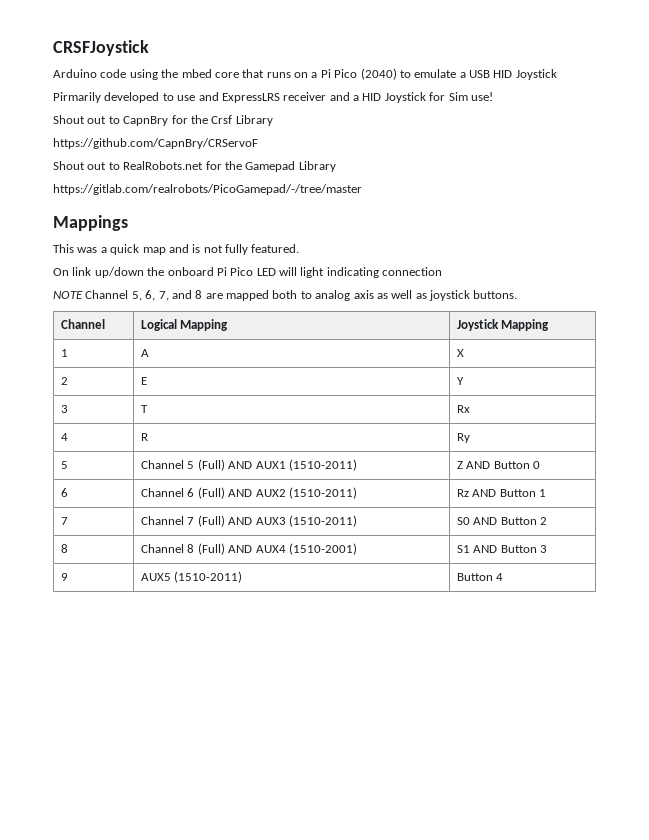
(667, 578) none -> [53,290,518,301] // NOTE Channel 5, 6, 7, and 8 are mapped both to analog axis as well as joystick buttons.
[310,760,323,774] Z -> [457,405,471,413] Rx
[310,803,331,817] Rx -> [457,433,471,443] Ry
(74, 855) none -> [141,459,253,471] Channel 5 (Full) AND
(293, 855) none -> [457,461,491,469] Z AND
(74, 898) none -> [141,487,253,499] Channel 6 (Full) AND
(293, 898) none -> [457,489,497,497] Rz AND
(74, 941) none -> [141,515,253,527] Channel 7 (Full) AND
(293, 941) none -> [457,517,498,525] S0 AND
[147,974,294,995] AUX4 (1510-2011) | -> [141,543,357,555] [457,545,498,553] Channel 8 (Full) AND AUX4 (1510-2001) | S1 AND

============================================================

To do:
Only the text of the listing above is wanted, transcribed exactly, without its images.

Answer to the problem:
(667, 578) none -> [53,290,518,301] // NOTE Channel 5, 6, 7, and 8 are mapped both to analog axis as well as joystick buttons.
[310,760,323,774] Z -> [457,405,471,413] Rx
[310,803,331,817] Rx -> [457,433,471,443] Ry
(74, 855) none -> [141,459,253,471] Channel 5 (Full) AND
(293, 855) none -> [457,461,491,469] Z AND
(74, 898) none -> [141,487,253,499] Channel 6 (Full) AND
(293, 898) none -> [457,489,497,497] Rz AND
(74, 941) none -> [141,515,253,527] Channel 7 (Full) AND
(293, 941) none -> [457,517,498,525] S0 AND
[147,974,294,995] AUX4 (1510-2011) | -> [141,543,357,555] [457,545,498,553] Channel 8 (Full) AND AUX4 (1510-2001) | S1 AND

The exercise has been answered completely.